Judge fatally shot outside his Chicago home in ‘attack on the criminal justice system’

A county judge was fatally shot outside his Chicago house Monday morning.

Police were searching for the person who killed Cook County Associate Judge Raymond Myles, 66, and seriously wounded his 52-year-old female companion.

But no one was sure whether the killing was targeted, a robbery attempt or just “another senseless act of violence,” deputy superintendent Kevin Navarro said at a news conference.

Regardless, he said, police considered it “a direct attack on the criminal justice system.”

The suspect fled on foot shortly after the attack, around 5 a.m., outside the judge’s two-story home in south Chicago.

Detective Melissa Staples told reporters that a “close associate” of the judge walked outside first as the pair prepared for a morning workout.

Police don’t believe she knew the man she ran into.

“Words were exchanged,” Staples said. The man shot the woman once in the leg, and “upon hearing the commotion,” Myles went outside to investigate.

He, too, had words with the suspect.

A neighbor told the Chicago Tribune that he woke to a volley of gunshots and a woman screaming: “Don’t kill him!”

When he looked outside, the neighbor said, the woman was lying near an open garage door, with a bottle of water beside her. The judge was dying on the porch.

Nothing was taken from Myles or the woman, police said — though they reported a “pattern of robberies” in the neighborhood.

Chicago saw 762 homicides last year.

The judge had been threatened before at least once, police said, without giving details.

Navarro said authorities would use “every resource” to find the suspect.

Detectives were reviewing nearby security camera footage Monday, and said the FBI has offered a $25,000 reward for information leading to an arrest.

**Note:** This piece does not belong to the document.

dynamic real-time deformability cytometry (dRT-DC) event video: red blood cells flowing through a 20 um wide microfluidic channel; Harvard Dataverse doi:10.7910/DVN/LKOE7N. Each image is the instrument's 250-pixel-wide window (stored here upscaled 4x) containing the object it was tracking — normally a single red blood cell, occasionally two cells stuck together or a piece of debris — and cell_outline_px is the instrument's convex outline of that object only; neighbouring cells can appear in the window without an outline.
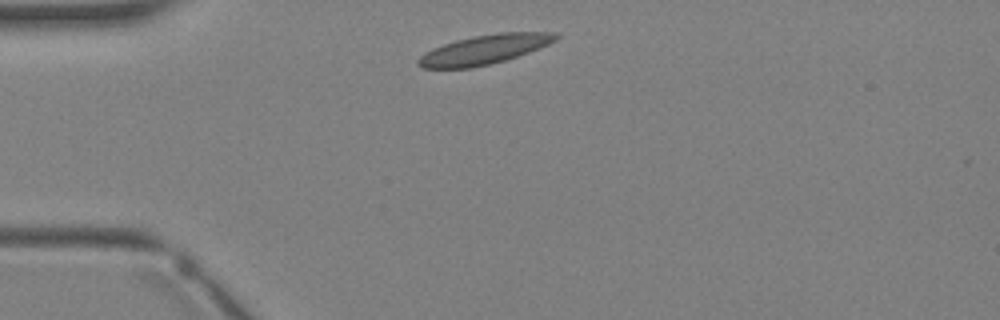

Myles had ruled on high-profile murder cases since joining the bench in 1999 — after a long career that led him from child abuse investigations in the 1970s to a private law practice, according to a resume provided by the court.

No one answered the phone at Myles’s office, which the Tribune reported was locked at 9 a.m. A handful of men awaiting hearings were sent to another courtroom.

“I join all of the judges today in the Circuit Court of Cook County in expressing our sadness regarding the tragic passing of our colleague and friend,” Chief Judge Timothy C. Evans wrote in a statement released to The Washington Post.

“I have always known Judge Myles to be focused and determined in the pursuit of justice, and his conduct earned him the confidence and respect of the people who appeared before him.”